There are feasible methods for distinguishing ATTR amyloidosis from AL amyloidosis. Left ventricular wall thickness has been reported to be greater in ATTR amyloidosis, typically 15-18 mm, compared with 13-15 mm in AL amyloidosis (2,6). In cardiac MRI, ATTR amyloidosis shows a more transmural enhancement pattern with frequent biventricular involvement than AL amyloidosis, which shows a subendocardial enhancement pattern (6). Intensely diffuse myocardial retention of 99mTc-pyrophosphate has been observed in patients with ATTR amyloidosis compared to those with AL amyloidosis (6,9). The findings in the current case are consistent with these characteristics of ATTR amyloidosis. Recently, Minamisawa et al. demonstrated that patients with wild-type ATTR were characterized by a lower left ventricular ejection fraction and left ventricular radial strains than patients with mutant ATTR, indicating the utility of echocardiography for distinguishing between wild-type ATTR and mutant ATTR (10).

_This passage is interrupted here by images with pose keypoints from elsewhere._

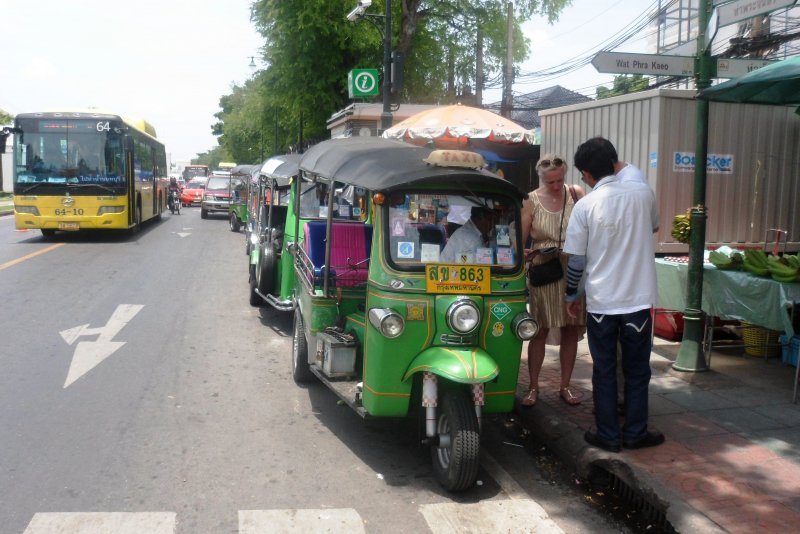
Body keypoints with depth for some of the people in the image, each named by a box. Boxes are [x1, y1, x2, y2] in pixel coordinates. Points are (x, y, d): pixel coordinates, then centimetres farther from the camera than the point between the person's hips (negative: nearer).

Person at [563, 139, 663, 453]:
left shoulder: (585, 205, -8)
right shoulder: (643, 194, -3)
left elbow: (576, 259, -4)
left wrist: (571, 296, 10)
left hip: (600, 302, -1)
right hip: (638, 300, 1)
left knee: (604, 371, 11)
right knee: (637, 370, 14)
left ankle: (608, 436, 18)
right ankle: (635, 434, 23)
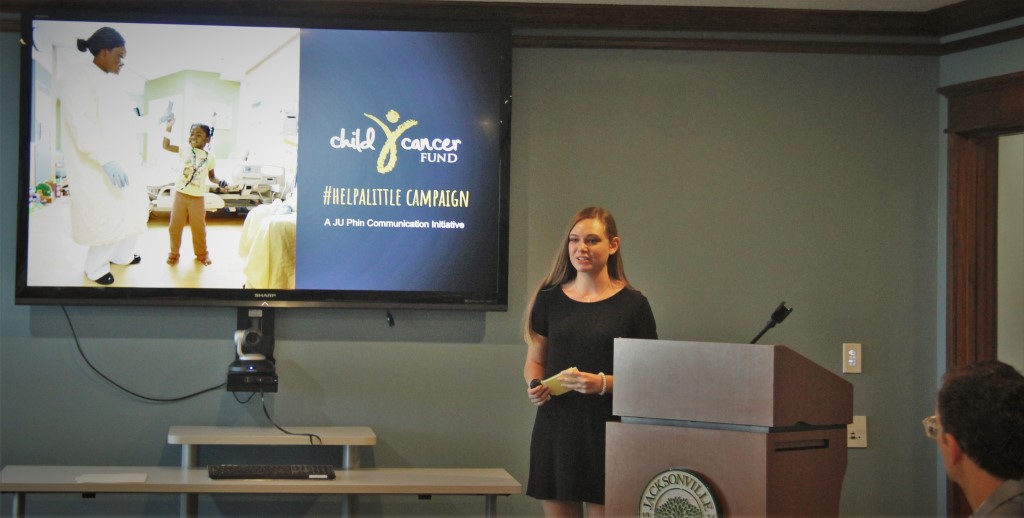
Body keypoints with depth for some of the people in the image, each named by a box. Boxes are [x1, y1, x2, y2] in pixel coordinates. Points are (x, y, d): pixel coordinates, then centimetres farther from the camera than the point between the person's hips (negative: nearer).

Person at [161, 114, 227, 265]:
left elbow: (211, 176, 7)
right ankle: (174, 253, 22)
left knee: (199, 228, 9)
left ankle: (202, 254, 26)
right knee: (175, 226, 7)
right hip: (180, 194, 1)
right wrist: (169, 128, -9)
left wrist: (220, 182, -13)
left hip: (198, 197, -1)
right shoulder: (185, 150, 0)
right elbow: (166, 146, -1)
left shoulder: (210, 157, -1)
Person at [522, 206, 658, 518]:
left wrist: (603, 383, -17)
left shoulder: (633, 304, 0)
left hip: (607, 431, -3)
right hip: (555, 426, 3)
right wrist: (534, 384, -5)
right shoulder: (549, 299, 9)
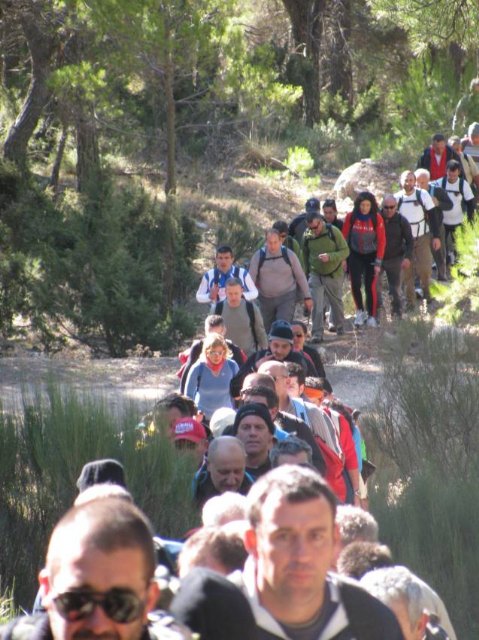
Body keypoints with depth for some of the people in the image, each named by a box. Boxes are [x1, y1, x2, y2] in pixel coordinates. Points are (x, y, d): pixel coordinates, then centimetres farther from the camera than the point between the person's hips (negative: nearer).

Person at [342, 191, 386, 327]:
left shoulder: (377, 218, -14)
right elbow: (344, 237, -3)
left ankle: (372, 316, 10)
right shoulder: (351, 217, -11)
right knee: (355, 284, -5)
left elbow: (381, 241, -10)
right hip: (355, 255, 1)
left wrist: (378, 262, -11)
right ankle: (360, 312, 16)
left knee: (371, 286, -4)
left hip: (371, 255, -1)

Treatment for ATTR type FAP includes liver transplantation and stabilizers of transthyretin tetramers. However, liver transplantation failed to prevent progression of cardiac amyloidosis in ATTR type FAP patients (11) due to the continued formation of wild-type ATTR derived from the transplanted normal liver graft (12). Furthermore, patients with late-onset ATTR type FAP are generally contra-indicated for liver transplantation due to their age. Tetrameric transthyretin itself is nonamyloidogenic, but the dissociation of tetramers into compact non-native monomers with low conformational stability can lead to amyloid fibril formation (13). Tafamidis, which stabilizes transthyretin tetramers, has been approved in Europe and Japan for treatment of adult FAP patients with early symptomatic polyneuropathy to delay neurological impairment (14). The therapeutic effect of tafamidis on cardiac ATTR amyloidosis remains to be elucidated (15).
In conclusion, we observed latent progressive conduction disturbance which appeared to be a feature of late-onset ATTR type FAP associated with Val30Met. At this point, there are therapeutic options for ATTR type FAP which should be initiated earlier. Therefore, careful observation for any subtle changes in the periodic ECGs and consultation with a cardiologist to identify any early changes are important for making a timely differential diagnosis.